Incluso como creyentes, podemos sentirnos indignos de dolor a la luz del sacrificio de Cristo por nosotros. Sabemos que por medio de Cristo tenemos una esperanza viva en los cielos nuevos y la tierra nueva, y que, “ciertamente él llevó nuestras enfermedades y llevó nuestros dolores” (1 Pedro 1:3–4; Apocalipsis 21:1; Isaías 53). :4).

¿Cómo podemos sucumbir a la angustia, nos preguntamos, cuando Dios nos amó tanto que entregó a su Hijo por nosotros (Juan 3:16)?

¿Cómo podemos lloramos cuando conocemos el gozo del renacimiento en Cristo, “la paz de Dios, que sobrepasa todo entendimiento” (Filipenses 4:4–7)?

La psicología popular nos anima a abrazar el llanto, a resistir el estrechez de miras de la cultura occidental. Los estudios incluso sugieren que llorar tiene beneficios para la salud, ya que libera endorfinas en el torrente sanguíneo y libera al cuerpo de las hormonas del estrés.

Christians Cry

Sin embargo, el tema penetra más profundamente que la ciencia o la sociedad. Los dolores surgen de nuestra naturaleza pecaminosa, de nuestro quebrantamiento como pueblo.
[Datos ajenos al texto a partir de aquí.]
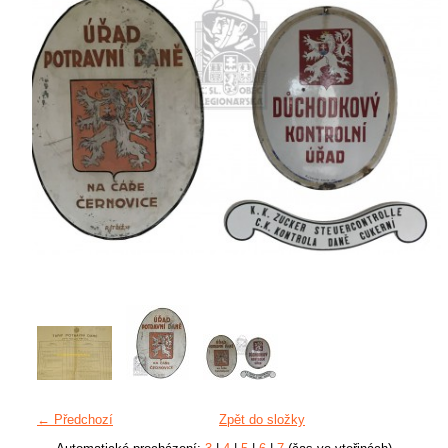
← Předchozí
Zpět do složky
Desde un punto de vista bíblico, la única respuesta inicial a la tristeza, a los asuntos lisiados de un mundo arrancado de la perfección de Dios, es el lamento.

Cuando Satanás diezmó su propiedad, destruyó a su familia y lo afligió con llagas, Job, un hombre “irreprensible” ante Dios, cayó al suelo en angustia y se lamentó (Job 1:8, 20). Incluso este hombre de suma integridad, a quien Dios alabó, luchó y lloró ante el sufrimiento.

En el jardín de Getsemaní, mientras anticipaba la cruz, Jesús estaba “muy triste, hasta la muerte”, y “estando en agonía, oraba más intensamente; y su sudor se volvió como grandes gotas de sangre que caían hasta la tierra” (Mateo 26:38; Lucas 22:44).

Jesús también lloró cuando murió Lázaro. Sabía que el Padre le daría poder para resucitar a Lázaro de la muerte. Tenía absoluta seguridad en la soberanía y bondad del Padre. Sin embargo, cuando se enfrentó a la muerte de un amigo, lloró, lo que llevó a los espectadores a comentar: «¡Mira cómo lo amaba!» (Juan 11:33–36).

Que Cristo mismo lloró ilumina la importancia del dolor. Cristo lloró por amor. Cuando nos abrimos a los clamores de nuestro corazón, aceptamos el valor de lo que lamentamos. Declaramos que existen cosas en este mundo de gran valor, de significado, de preciosidad. Honramos a Dios atesorando su obra y lamentando su pérdida.

El camino de los creyentes no asegura la comodidad y la prosperidad mundana. Al contrario, Cristo prometió que sufriremos. “Seréis aborrecidos de todos por causa de mi nombre” (Mateo 10:22).

En medio de nuestro dolor, descansamos en la seguridad de que “el que persevere hasta el fin, ése será salvo” y que cuando Cristo regrese, “enjugará toda lágrima” (Mateo 10:22; Apocalipsis 21:4).

Sin embargo, mientras aún estamos encerrados en un mundo caído, «lloramos con los que lloran» (Romanos 12:15). Nos lamentamos en nuestras penas, y tenemos sed de Dios. Abrazamos a una madre afligida mientras se derrumba en el suelo y lloramos con ella.

Años más tarde, nuevamente me encontré flotando al lado de un joven moribundo. Al final, su familia me pidió que los acompañara en sus últimos momentos. Se tomaron de la mano alrededor de su cama. Tocaron su música favorita. Mientras el ventilador suspiraba, nos paramos juntos y observamos los números vinculados a los latidos de su corazón lentos y vacilantes. Y en ese momento, mientras oraba fervientemente, lloré.